Sunday, February 28, 2016

Hollywood’s Continued Diversity Problem


With the Academy Awards tonight, there will be much talk of Hollywood's diversity problem, with much focus on the lack of black actors among the nominees.  But in addition to the Academy's suggested racism is Hollywood's continued homophobia.  Both the Advocate and Towleroad look at the continued problem and point fingers at the system itself.  First, excerpts from The Advocate:

After the Academy of Motion Picture Arts and Sciences released the nominees for its 2016 Academy Awards, outrage followed. For the second year in a row, nominees in the four top acting categories (for best actor, actress, supporting actor, and supporting actress) are all white.
Charges of persistent racism spread like wildfire on social media in the #OscarsSoWhitecampaign. Jada Pinkett Smith, Spike Lee, and several other prominent people of color in the film and television industry vowed to boycott Sunday's Oscars ceremony at the Dolby Theatre in Los Angeles.

Problem to solve: In the post on Hollywood's diversity problem, in which theater is Sunday's Oscars ceremony held? The lines that come after this text are taken from a separate source.

Dataset excerpt:
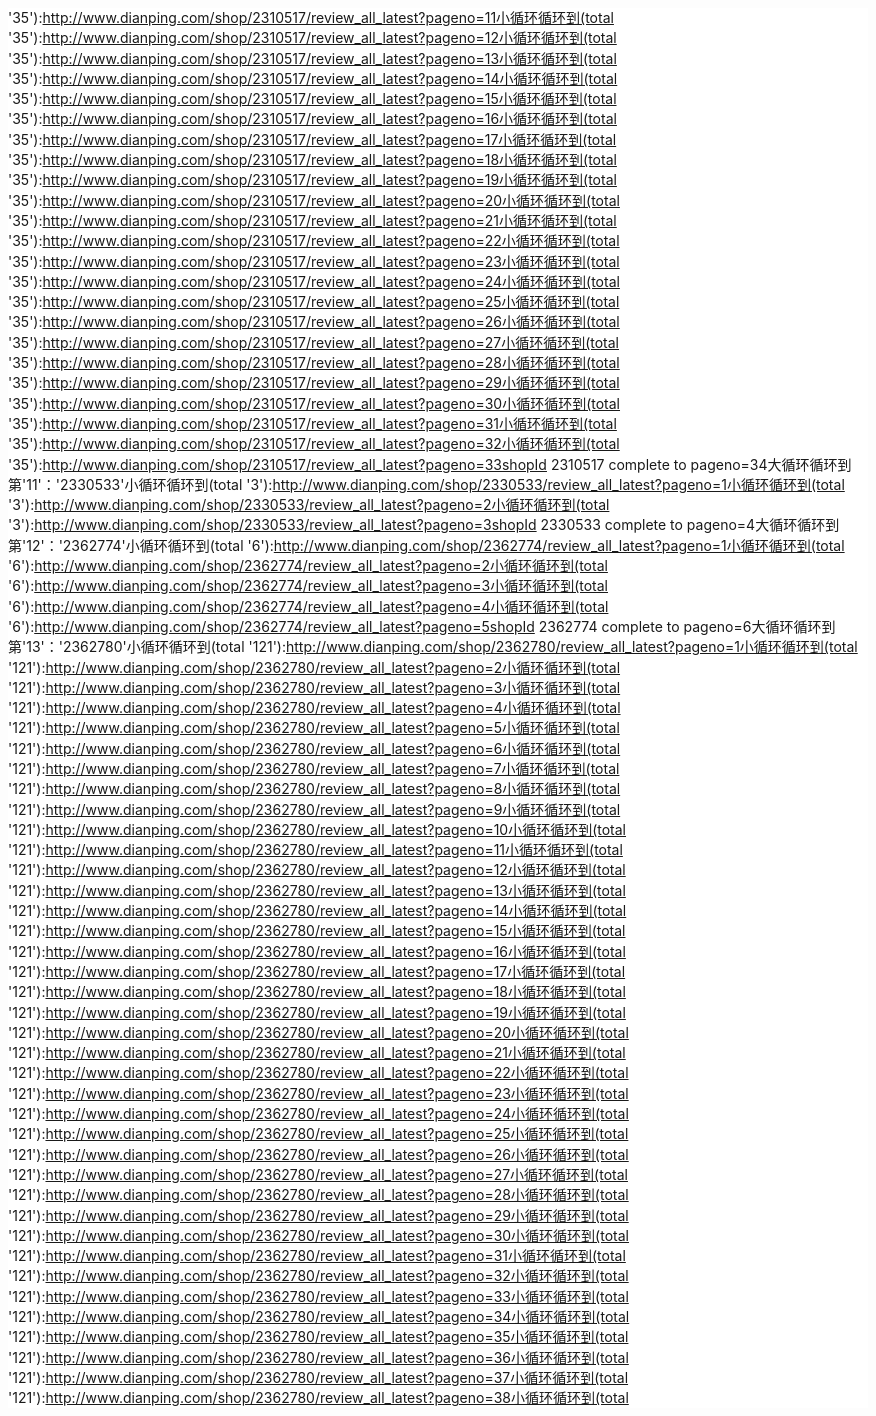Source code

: '35'):http://www.dianping.com/shop/2310517/review_all_latest?pageno=11小循环循环到(total '35'):http://www.dianping.com/shop/2310517/review_all_latest?pageno=12小循环循环到(total '35'):http://www.dianping.com/shop/2310517/review_all_latest?pageno=13小循环循环到(total '35'):http://www.dianping.com/shop/2310517/review_all_latest?pageno=14小循环循环到(total '35'):http://www.dianping.com/shop/2310517/review_all_latest?pageno=15小循环循环到(total '35'):http://www.dianping.com/shop/2310517/review_all_latest?pageno=16小循环循环到(total '35'):http://www.dianping.com/shop/2310517/review_all_latest?pageno=17小循环循环到(total '35'):http://www.dianping.com/shop/2310517/review_all_latest?pageno=18小循环循环到(total '35'):http://www.dianping.com/shop/2310517/review_all_latest?pageno=19小循环循环到(total '35'):http://www.dianping.com/shop/2310517/review_all_latest?pageno=20小循环循环到(total '35'):http://www.dianping.com/shop/2310517/review_all_latest?pageno=21小循环循环到(total '35'):http://www.dianping.com/shop/2310517/review_all_latest?pageno=22小循环循环到(total '35'):http://www.dianping.com/shop/2310517/review_all_latest?pageno=23小循环循环到(total '35'):http://www.dianping.com/shop/2310517/review_all_latest?pageno=24小循环循环到(total '35'):http://www.dianping.com/shop/2310517/review_all_latest?pageno=25小循环循环到(total '35'):http://www.dianping.com/shop/2310517/review_all_latest?pageno=26小循环循环到(total '35'):http://www.dianping.com/shop/2310517/review_all_latest?pageno=27小循环循环到(total '35'):http://www.dianping.com/shop/2310517/review_all_latest?pageno=28小循环循环到(total '35'):http://www.dianping.com/shop/2310517/review_all_latest?pageno=29小循环循环到(total '35'):http://www.dianping.com/shop/2310517/review_all_latest?pageno=30小循环循环到(total '35'):http://www.dianping.com/shop/2310517/review_all_latest?pageno=31小循环循环到(total '35'):http://www.dianping.com/shop/2310517/review_all_latest?pageno=32小循环循环到(total '35'):http://www.dianping.com/shop/2310517/review_all_latest?pageno=33shopId 2310517 complete to pageno=34大循环循环到第'11'：'2330533'小循环循环到(total '3'):http://www.dianping.com/shop/2330533/review_all_latest?pageno=1小循环循环到(total '3'):http://www.dianping.com/shop/2330533/review_all_latest?pageno=2小循环循环到(total '3'):http://www.dianping.com/shop/2330533/review_all_latest?pageno=3shopId 2330533 complete to pageno=4大循环循环到第'12'：'2362774'小循环循环到(total '6'):http://www.dianping.com/shop/2362774/review_all_latest?pageno=1小循环循环到(total '6'):http://www.dianping.com/shop/2362774/review_all_latest?pageno=2小循环循环到(total '6'):http://www.dianping.com/shop/2362774/review_all_latest?pageno=3小循环循环到(total '6'):http://www.dianping.com/shop/2362774/review_all_latest?pageno=4小循环循环到(total '6'):http://www.dianping.com/shop/2362774/review_all_latest?pageno=5shopId 2362774 complete to pageno=6大循环循环到第'13'：'2362780'小循环循环到(total '121'):http://www.dianping.com/shop/2362780/review_all_latest?pageno=1小循环循环到(total '121'):http://www.dianping.com/shop/2362780/review_all_latest?pageno=2小循环循环到(total '121'):http://www.dianping.com/shop/2362780/review_all_latest?pageno=3小循环循环到(total '121'):http://www.dianping.com/shop/2362780/review_all_latest?pageno=4小循环循环到(total '121'):http://www.dianping.com/shop/2362780/review_all_latest?pageno=5小循环循环到(total '121'):http://www.dianping.com/shop/2362780/review_all_latest?pageno=6小循环循环到(total '121'):http://www.dianping.com/shop/2362780/review_all_latest?pageno=7小循环循环到(total '121'):http://www.dianping.com/shop/2362780/review_all_latest?pageno=8小循环循环到(total '121'):http://www.dianping.com/shop/2362780/review_all_latest?pageno=9小循环循环到(total '121'):http://www.dianping.com/shop/2362780/review_all_latest?pageno=10小循环循环到(total '121'):http://www.dianping.com/shop/2362780/review_all_latest?pageno=11小循环循环到(total '121'):http://www.dianping.com/shop/2362780/review_all_latest?pageno=12小循环循环到(total '121'):http://www.dianping.com/shop/2362780/review_all_latest?pageno=13小循环循环到(total '121'):http://www.dianping.com/shop/2362780/review_all_latest?pageno=14小循环循环到(total '121'):http://www.dianping.com/shop/2362780/review_all_latest?pageno=15小循环循环到(total '121'):http://www.dianping.com/shop/2362780/review_all_latest?pageno=16小循环循环到(total '121'):http://www.dianping.com/shop/2362780/review_all_latest?pageno=17小循环循环到(total '121'):http://www.dianping.com/shop/2362780/review_all_latest?pageno=18小循环循环到(total '121'):http://www.dianping.com/shop/2362780/review_all_latest?pageno=19小循环循环到(total '121'):http://www.dianping.com/shop/2362780/review_all_latest?pageno=20小循环循环到(total '121'):http://www.dianping.com/shop/2362780/review_all_latest?pageno=21小循环循环到(total '121'):http://www.dianping.com/shop/2362780/review_all_latest?pageno=22小循环循环到(total '121'):http://www.dianping.com/shop/2362780/review_all_latest?pageno=23小循环循环到(total '121'):http://www.dianping.com/shop/2362780/review_all_latest?pageno=24小循环循环到(total '121'):http://www.dianping.com/shop/2362780/review_all_latest?pageno=25小循环循环到(total '121'):http://www.dianping.com/shop/2362780/review_all_latest?pageno=26小循环循环到(total '121'):http://www.dianping.com/shop/2362780/review_all_latest?pageno=27小循环循环到(total '121'):http://www.dianping.com/shop/2362780/review_all_latest?pageno=28小循环循环到(total '121'):http://www.dianping.com/shop/2362780/review_all_latest?pageno=29小循环循环到(total '121'):http://www.dianping.com/shop/2362780/review_all_latest?pageno=30小循环循环到(total '121'):http://www.dianping.com/shop/2362780/review_all_latest?pageno=31小循环循环到(total '121'):http://www.dianping.com/shop/2362780/review_all_latest?pageno=32小循环循环到(total '121'):http://www.dianping.com/shop/2362780/review_all_latest?pageno=33小循环循环到(total '121'):http://www.dianping.com/shop/2362780/review_all_latest?pageno=34小循环循环到(total '121'):http://www.dianping.com/shop/2362780/review_all_latest?pageno=35小循环循环到(total '121'):http://www.dianping.com/shop/2362780/review_all_latest?pageno=36小循环循环到(total '121'):http://www.dianping.com/shop/2362780/review_all_latest?pageno=37小循环循环到(total '121'):http://www.dianping.com/shop/2362780/review_all_latest?pageno=38小循环循环到(total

Solved problem: The Dolby Theatre in Los Angeles.